Beijing has one of the most comprehensive and rapidly developing public transportation systems in the world. Whether you're touring the city for a week, studying for a year or making Beijing your long-term home, you never have to worry about how to get around. Subways lines extend to the outskirts of town and new routes are opening every year. Public busses go to virtually every neighborhood. Taxis are everywhere. Some tourist areas and suburbs even have Pedi cabs. And for the more adventurous, there are bicycles to rent. You can walk if you like, but there are plenty of other ways to get around.

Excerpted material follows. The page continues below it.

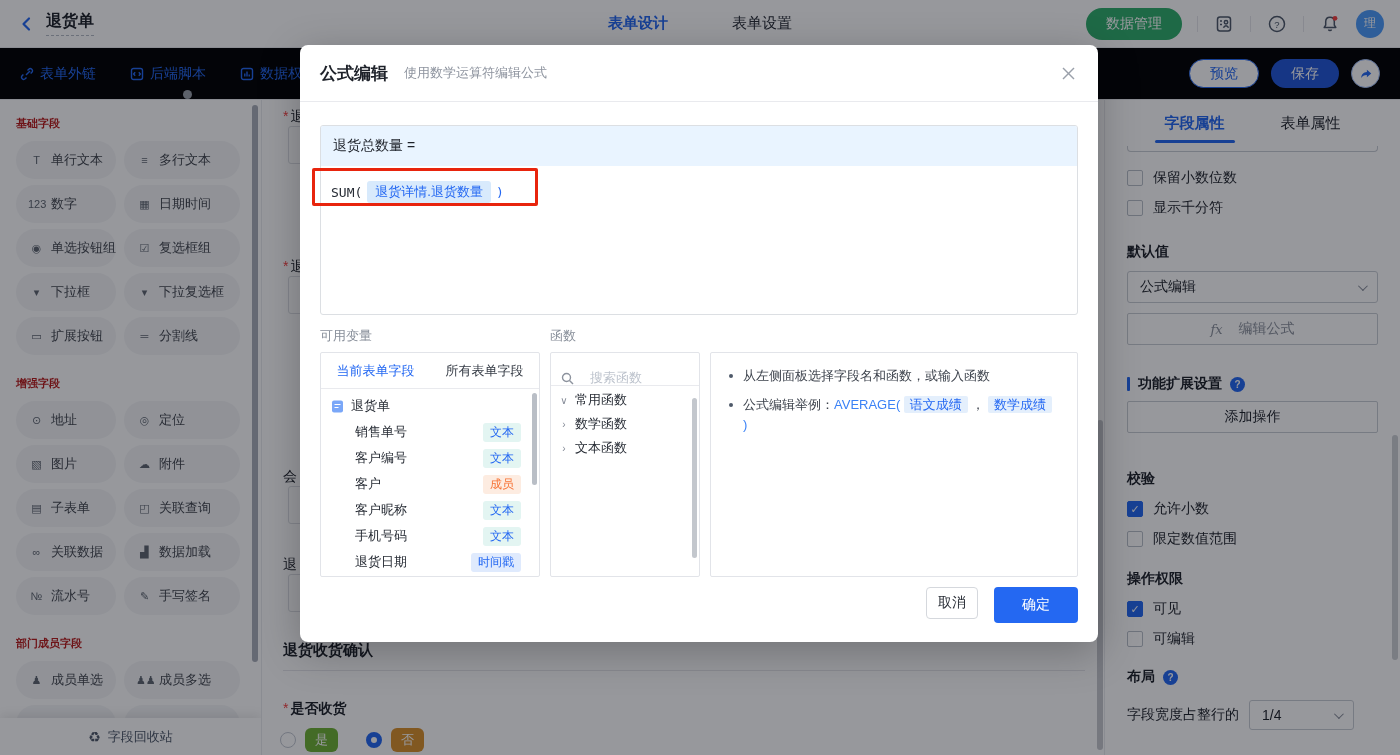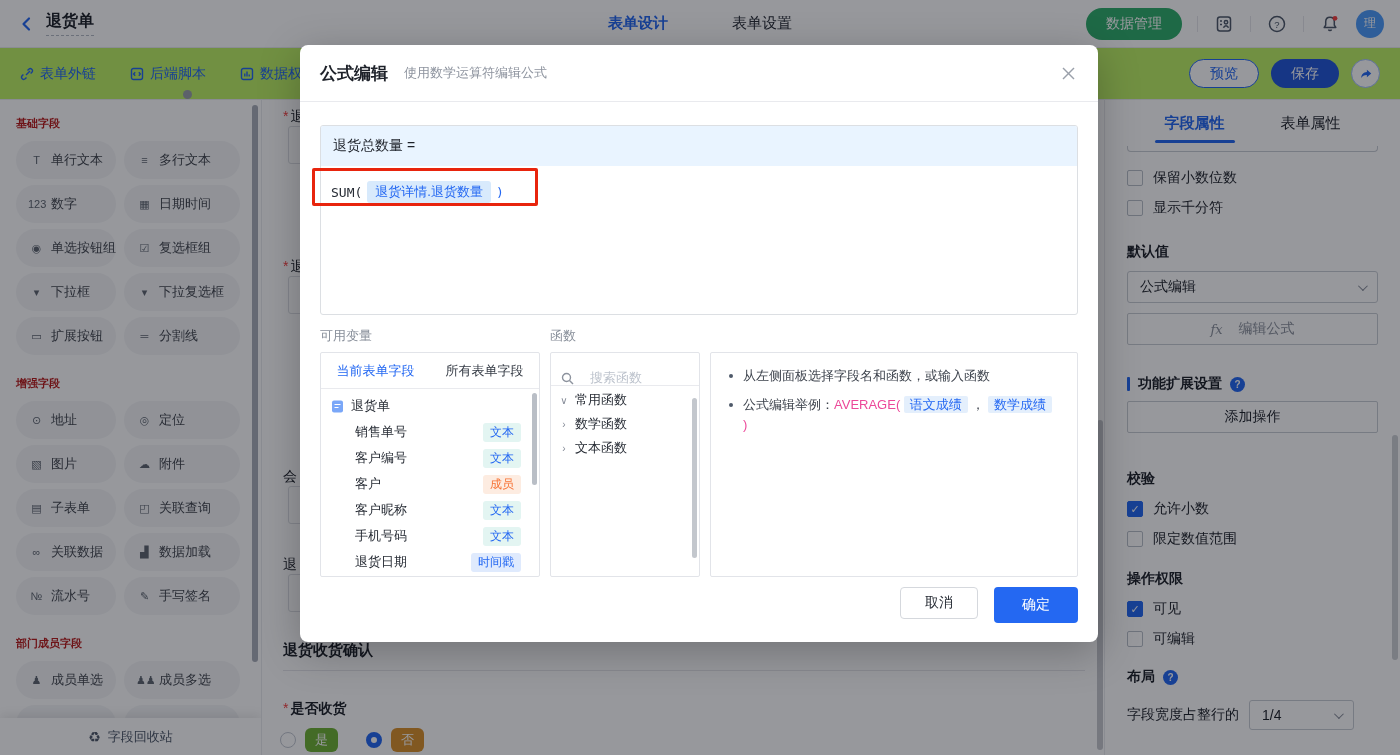"表单外链" .toolbar { background: #bef264 -> #000000 }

One of the fears of using public transportation has always been the uncivilized behavior of some passengers. Like many places in the world, you have to keep your valuables out of easy reach of pickpockets. You may be shocked at some people's lack of chivalry, like the young man pictured below. He's sitting under the sign that says the seat is reserved for pregnant ladies, the disabled, the sick and children. The little boy seated beside him stood in front of the man for some time, until finally a middle-aged woman got up and yielded her seat to the lad. Fortunately, ill-mannered men like this are becoming less while the vast majority of people using public transportation are a pleasure to ride with.
Most of the time you can exit the subway without being crushed by people trying to crowd in. This has dramatically changed over the past decade. In the past, when the doors opened a mob of people stood directly in front of exiting passengers, trying to push straight in without first waiting for people to come out. Sometimes it still happens, but generally people stand to the side, like in the picture below.
Just before the 2008 Olympics, Beijing took huge steps to prepare for the masses of international visitors. Taxi drivers tried to learn English. Workers in subway stations were posted in boarding areas to assure people lined up correctly. Older busses were replaced with clean new ones. Dangerous unlicensed Pedi cabs were removed.
It wasn't that long ago when the Beijing subway system only consisted of line two, which circles around the inner city following Two Ring Road. And then line one was built, and eventually line 13 was added to carry passengers to the northern outskirts of the city. Several new routes were added before the 2008 Olympics, but it was only the beginning. Today new lines are being added all over the city.
The number of private cars on Beijing's streets is increasing at astronomical rates, but that's no reason to avoid getting out and exploring this amazing city. Public transportation is developing into one of the best systems in the world, making it convenient to venture out to almost anywhere in the capital city.